* [选文]:
已知有表名为events,记录着用户的行为日志,如下表所示,需做留存分析,漏斗分析。


  1. 想要查询每日活跃用户留存指标。想要输出如下图数据格式这里演示的输出指标比较多,根据需求适当展示即可,因为表格较长,所以用导出后用excel缩短了列宽截的图)

输出数据为一张大宽表,横轴表示日期,纵轴分别每日当日初始事件人数,及这些用户后续事件后续各日指标数据。

包括:每日登录人数;次日付费人数,次日付费留存率,次日付费次数,次日付费金额,次日人均付费金额,次日累计人均付费金额;3日相关数据,3日付费人数,3日累计人均付费金额;其他各日指标等等。

这里仅看后续单个事件。围绕该事件的人数,次数,总和,均值,累计等等指标。可以是登录,付费,可以是任意的事件。

主要计算逻辑:

    1.统计发生初始事件的用户和时间。这个可能来源于用户表,或事件表
    2.初始事件和后续事件用户进行关联,计算后续事件和初始事件的时间差
    3.计算用户数时对用户进行去重统计。其他指标时进行对应的统计计算
    4.做透视。

一组数据
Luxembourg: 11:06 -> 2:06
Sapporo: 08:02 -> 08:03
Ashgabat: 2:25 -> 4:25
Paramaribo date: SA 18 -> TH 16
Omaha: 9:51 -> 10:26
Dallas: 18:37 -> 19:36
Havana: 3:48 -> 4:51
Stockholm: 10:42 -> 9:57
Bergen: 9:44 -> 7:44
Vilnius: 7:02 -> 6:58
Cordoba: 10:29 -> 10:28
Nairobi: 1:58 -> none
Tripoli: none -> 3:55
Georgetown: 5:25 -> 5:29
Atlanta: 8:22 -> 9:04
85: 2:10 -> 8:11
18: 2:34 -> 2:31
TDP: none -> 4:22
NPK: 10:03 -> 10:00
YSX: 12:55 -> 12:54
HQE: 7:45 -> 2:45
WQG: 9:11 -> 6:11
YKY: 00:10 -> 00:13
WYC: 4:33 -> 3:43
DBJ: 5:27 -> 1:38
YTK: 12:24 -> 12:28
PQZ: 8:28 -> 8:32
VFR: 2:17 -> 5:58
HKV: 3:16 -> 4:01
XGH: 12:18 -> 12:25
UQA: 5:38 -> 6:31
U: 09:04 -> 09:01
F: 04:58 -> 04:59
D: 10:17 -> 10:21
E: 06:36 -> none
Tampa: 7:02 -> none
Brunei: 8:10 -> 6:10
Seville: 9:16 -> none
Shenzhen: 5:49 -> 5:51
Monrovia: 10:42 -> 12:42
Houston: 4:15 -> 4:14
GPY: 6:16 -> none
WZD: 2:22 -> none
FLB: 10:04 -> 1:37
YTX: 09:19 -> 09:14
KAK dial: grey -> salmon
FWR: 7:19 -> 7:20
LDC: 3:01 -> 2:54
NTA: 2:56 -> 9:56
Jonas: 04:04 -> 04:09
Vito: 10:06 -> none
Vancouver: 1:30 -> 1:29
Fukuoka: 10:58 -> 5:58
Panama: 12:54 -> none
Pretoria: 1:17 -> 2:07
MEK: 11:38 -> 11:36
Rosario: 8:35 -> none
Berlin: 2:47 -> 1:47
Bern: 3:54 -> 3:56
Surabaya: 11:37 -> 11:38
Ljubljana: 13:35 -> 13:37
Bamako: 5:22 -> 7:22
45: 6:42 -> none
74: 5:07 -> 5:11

* [书面任务 1]:
用两句话概括这篇关于留存分析的选文。
* [书面任务 2]:
请照原样抄录选文中从“输出数据为一张大宽表,横轴表”一直到“录,付费,可以是任意的事件。”的全部文字。

* [完整解答 1]:
选文针对记录用户行为日志的events表,要求查询每日活跃用户的留存指标,并输出一张以日期为横轴、以每日初始事件人数及这些用户后续各日指标为纵轴的大宽表。其计算逻辑是:先统计发生初始事件的用户和时间,再把初始事件与后续事件的用户关联并计算时间差,然后对用户去重统计人数、对其他指标做相应的统计计算,最后做透视。

* [完整解答 2]:
输出数据为一张大宽表,横轴表示日期,纵轴分别每日当日初始事件人数,及这些用户后续事件后续各日指标数据。

包括:每日登录人数;次日付费人数,次日付费留存率,次日付费次数,次日付费金额,次日人均付费金额,次日累计人均付费金额;3日相关数据,3日付费人数,3日累计人均付费金额;其他各日指标等等。

这里仅看后续单个事件。围绕该事件的人数,次数,总和,均值,累计等等指标。可以是登录,付费,可以是任意的事件。